**Input data**
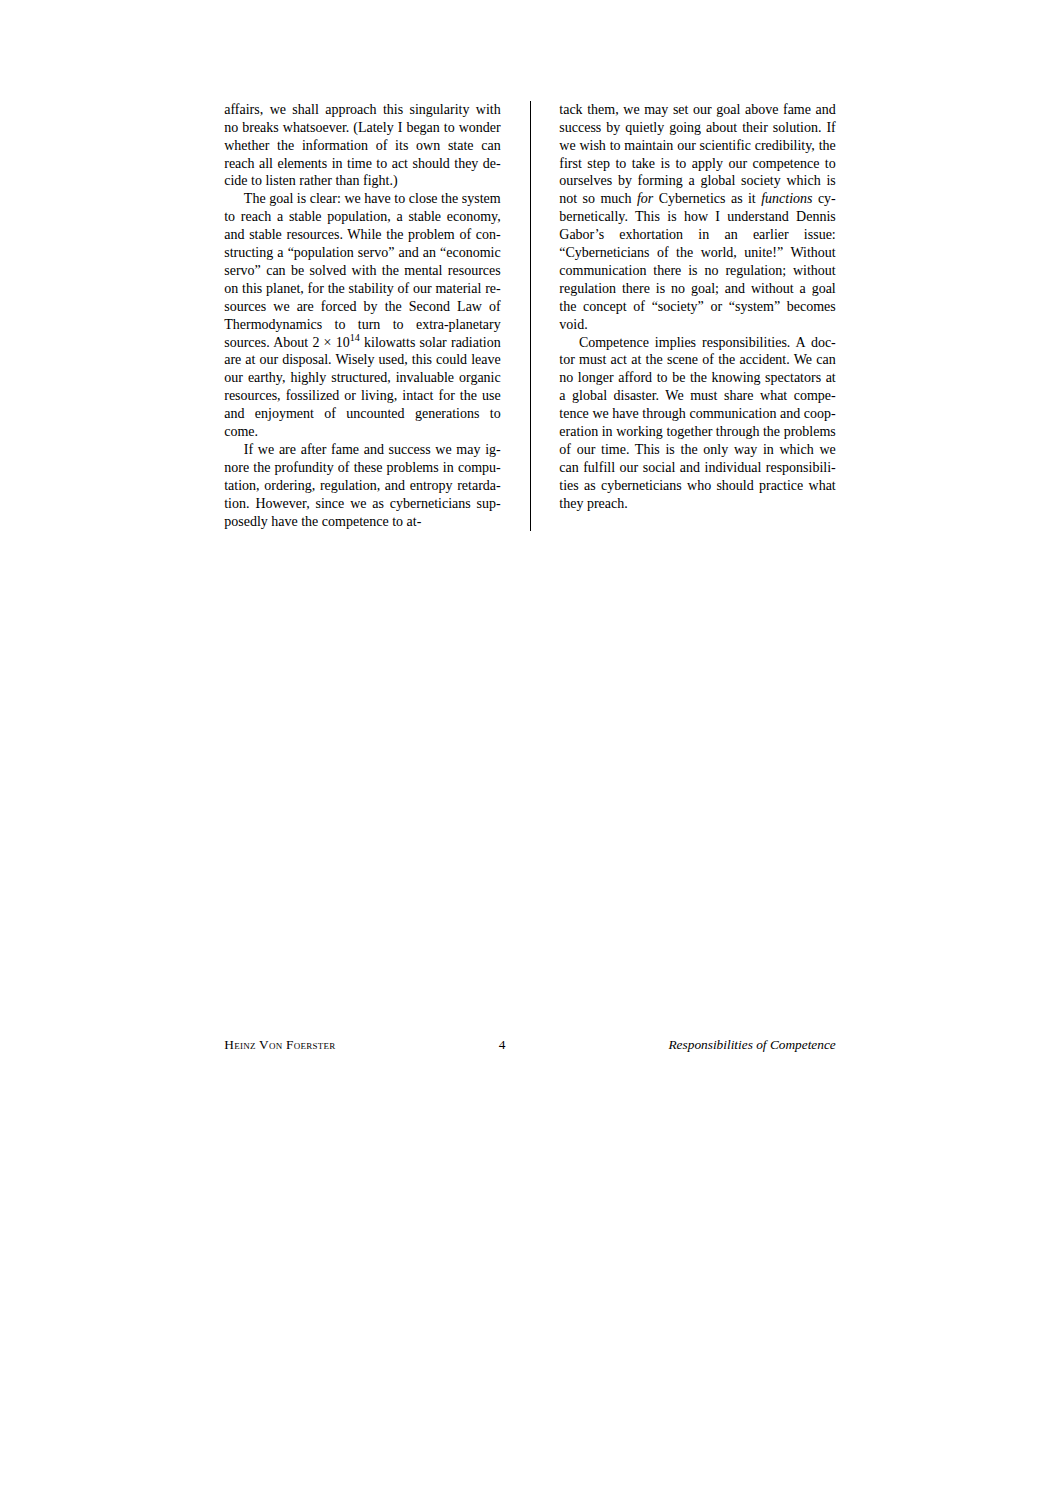affairs, we shall approach this singularity with no breaks whatsoever. (Lately I began to wonder whether the information of its own state can reach all elements in time to act should they decide to listen rather than fight.)
The goal is clear: we have to close the system to reach a stable population, a stable economy, and stable resources. While the problem of constructing a “population servo” and an “economic servo” can be solved with the mental resources on this planet, for the stability of our material resources we are forced by the Second Law of Thermodynamics to turn to extra-planetary sources. About 2 × 1014 kilowatts solar radiation are at our disposal. Wisely used, this could leave our earthy, highly structured, invaluable organic resources, fossilized or living, intact for the use and enjoyment of uncounted generations to come.
If we are after fame and success we may ignore the profundity of these problems in computation, ordering, regulation, and entropy retardation. However, since we as cyberneticians supposedly have the competence to at-
tack them, we may set our goal above fame and success by quietly going about their solution. If we wish to maintain our scientific credibility, the first step to take is to apply our competence to ourselves by forming a global society which is not so much for Cybernetics as it functions cybernetically. This is how I understand Dennis Gabor’s exhortation in an earlier issue: “Cyberneticians of the world, unite!” Without communication there is no regulation; without regulation there is no goal; and without a goal the concept of “society” or “system” becomes void.
Competence implies responsibilities. A doctor must act at the scene of the accident. We can no longer afford to be the knowing spectators at a global disaster. We must share what competence we have through communication and cooperation in working together through the problems of our time. This is the only way in which we can fulfill our social and individual responsibilities as cyberneticians who should practice what they preach.
Heinz Von Foerster
4
Responsibilities of Competence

**What is being asked**
No pictures belong in the copy; output every record exactly.

**Output for this task**
affairs, we shall approach this singularity with no breaks whatsoever. (Lately I began to wonder whether the information of its own state can reach all elements in time to act should they decide to listen rather than fight.)
The goal is clear: we have to close the system to reach a stable population, a stable economy, and stable resources. While the problem of constructing a “population servo” and an “economic servo” can be solved with the mental resources on this planet, for the stability of our material resources we are forced by the Second Law of Thermodynamics to turn to extra-planetary sources. About 2 × 1014 kilowatts solar radiation are at our disposal. Wisely used, this could leave our earthy, highly structured, invaluable organic resources, fossilized or living, intact for the use and enjoyment of uncounted generations to come.
If we are after fame and success we may ignore the profundity of these problems in computation, ordering, regulation, and entropy retardation. However, since we as cyberneticians supposedly have the competence to at-
tack them, we may set our goal above fame and success by quietly going about their solution. If we wish to maintain our scientific credibility, the first step to take is to apply our competence to ourselves by forming a global society which is not so much for Cybernetics as it functions cybernetically. This is how I understand Dennis Gabor’s exhortation in an earlier issue: “Cyberneticians of the world, unite!” Without communication there is no regulation; without regulation there is no goal; and without a goal the concept of “society” or “system” becomes void.
Competence implies responsibilities. A doctor must act at the scene of the accident. We can no longer afford to be the knowing spectators at a global disaster. We must share what competence we have through communication and cooperation in working together through the problems of our time. This is the only way in which we can fulfill our social and individual responsibilities as cyberneticians who should practice what they preach.
Heinz Von Foerster
4
Responsibilities of Competence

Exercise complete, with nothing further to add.